## Passage shown
-------------------------


    Keep up the good work!



  5. You might want to add that you also incorporated another idea on test reporting in your mind. The way you organized the test plan and the test report, you created a testing dashboard based on the mindmap. This became obvious to me when you pointed out the fact, that your programmers liked it. Nice experience report.

  6. Hi Christin,

    This post is a great help as I am looking at moving to mind maps for test case writing and execution, and moving away from complicated tools such as Quality Center. We have hundreds of manual test cases and keeping them up to date is proving to be time consuming, and not very agile.

    My team in general is excited to try this, but there are some concerns that we have and some potential solutions:

    A) How do we report results. I'm looking at using Test Dashboards such as this http://www.satisfice.com/presentations/dashboard.pdf

    B) If my manager asks how far the progress is during a test run, how would I do that? I have a feeling showing the mind map should be sufficient. I simply have to go ask them to see.

    C) How can multiple testers work on testing at the same time? I'm looking at having several smaller maps that users can "check out" of our source control, run and then "check in" when done.

  7. Reply to OutsideTheBlackBox: You don't have to be radical and immediately replace your usual test plan with a mind map, start by making it a complement.

    In other projects (where I'm not almighty :)) we still have Excel test plans, but now we also have mind maps, and it turns out that the mind maps are what we actually use and update - the Excel files are created, sent to the customer and never opened again. Sort of at least.

    Regarding weights, I do actually give different groups/branches different priorities/weights now that I'm using XMind instead of FreeMind. XMind has (I think) a better selection of icons. In my (Swedish) blog post http://www.addq.se/testmetoder/xbtm-det-basta-av-tva-varldar/ I have used number icons for priority.

  8. Reply to Darren: What can I say - just happy you're reading!

-------------------------

[Items from a data source]
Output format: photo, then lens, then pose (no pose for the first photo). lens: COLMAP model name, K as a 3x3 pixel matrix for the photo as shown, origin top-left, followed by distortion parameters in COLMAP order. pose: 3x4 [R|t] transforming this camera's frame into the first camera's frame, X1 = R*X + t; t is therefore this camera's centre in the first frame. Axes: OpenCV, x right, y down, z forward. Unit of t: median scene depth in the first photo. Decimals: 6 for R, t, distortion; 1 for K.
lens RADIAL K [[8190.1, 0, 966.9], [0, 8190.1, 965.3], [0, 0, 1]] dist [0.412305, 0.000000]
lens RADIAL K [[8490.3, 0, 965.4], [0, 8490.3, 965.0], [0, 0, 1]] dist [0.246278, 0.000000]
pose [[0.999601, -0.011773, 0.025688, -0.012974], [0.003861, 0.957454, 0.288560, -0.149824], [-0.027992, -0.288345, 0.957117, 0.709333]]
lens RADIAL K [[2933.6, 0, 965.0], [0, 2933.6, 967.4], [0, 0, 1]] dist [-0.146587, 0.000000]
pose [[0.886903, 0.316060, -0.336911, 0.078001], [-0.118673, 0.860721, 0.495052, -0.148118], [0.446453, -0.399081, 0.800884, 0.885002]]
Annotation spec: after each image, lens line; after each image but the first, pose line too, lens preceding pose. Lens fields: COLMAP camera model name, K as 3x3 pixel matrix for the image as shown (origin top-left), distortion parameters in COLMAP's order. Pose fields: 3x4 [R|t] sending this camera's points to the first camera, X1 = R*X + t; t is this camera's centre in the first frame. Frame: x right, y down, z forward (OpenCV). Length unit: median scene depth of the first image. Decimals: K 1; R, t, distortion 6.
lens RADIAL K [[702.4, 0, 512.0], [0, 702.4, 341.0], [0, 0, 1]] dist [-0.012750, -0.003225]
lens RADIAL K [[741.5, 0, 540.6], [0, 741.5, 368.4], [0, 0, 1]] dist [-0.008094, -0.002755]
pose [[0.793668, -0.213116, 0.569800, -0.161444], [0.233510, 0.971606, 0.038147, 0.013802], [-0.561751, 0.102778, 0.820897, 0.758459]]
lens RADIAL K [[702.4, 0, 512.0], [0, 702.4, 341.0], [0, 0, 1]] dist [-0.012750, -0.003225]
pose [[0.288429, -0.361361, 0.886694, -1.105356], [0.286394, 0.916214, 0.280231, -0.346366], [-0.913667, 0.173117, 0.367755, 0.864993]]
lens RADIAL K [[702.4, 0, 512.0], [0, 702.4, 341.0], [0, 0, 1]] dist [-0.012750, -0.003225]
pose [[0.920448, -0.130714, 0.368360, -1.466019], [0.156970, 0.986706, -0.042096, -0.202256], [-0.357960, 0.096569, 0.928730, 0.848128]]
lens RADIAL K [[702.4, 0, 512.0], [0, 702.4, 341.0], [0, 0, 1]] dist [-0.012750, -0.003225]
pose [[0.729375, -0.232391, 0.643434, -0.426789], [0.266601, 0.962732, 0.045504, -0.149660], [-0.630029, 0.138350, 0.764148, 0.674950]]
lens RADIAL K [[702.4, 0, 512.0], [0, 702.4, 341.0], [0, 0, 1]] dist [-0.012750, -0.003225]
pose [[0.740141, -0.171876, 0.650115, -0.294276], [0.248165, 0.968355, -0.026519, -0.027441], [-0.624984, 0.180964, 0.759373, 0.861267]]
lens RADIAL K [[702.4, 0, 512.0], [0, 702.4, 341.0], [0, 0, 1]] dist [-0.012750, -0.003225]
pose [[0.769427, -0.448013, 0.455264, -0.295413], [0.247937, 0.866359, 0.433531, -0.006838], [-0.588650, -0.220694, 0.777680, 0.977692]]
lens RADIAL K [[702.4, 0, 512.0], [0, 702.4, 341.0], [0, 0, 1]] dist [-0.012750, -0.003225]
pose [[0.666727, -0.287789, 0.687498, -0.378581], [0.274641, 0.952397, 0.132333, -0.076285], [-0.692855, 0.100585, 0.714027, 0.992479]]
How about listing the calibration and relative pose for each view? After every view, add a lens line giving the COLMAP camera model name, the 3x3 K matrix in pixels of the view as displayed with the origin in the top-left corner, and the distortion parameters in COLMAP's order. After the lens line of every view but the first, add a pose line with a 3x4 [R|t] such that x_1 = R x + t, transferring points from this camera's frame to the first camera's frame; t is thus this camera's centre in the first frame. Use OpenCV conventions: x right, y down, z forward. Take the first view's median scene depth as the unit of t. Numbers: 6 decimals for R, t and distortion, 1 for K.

-------------------------

## Task details
Please answer these questions about the comment thread on mind maps for testing:
(a) Which complicated tool does the comment beginning "Hi Christin" want to move away from?
(b) Which program has the reply author switched to from FreeMind?
(c) What kind of icons did the Swedish blog post use for priority?

## Your solution
(a) Quality Center
(b) XMind
(c) Number icons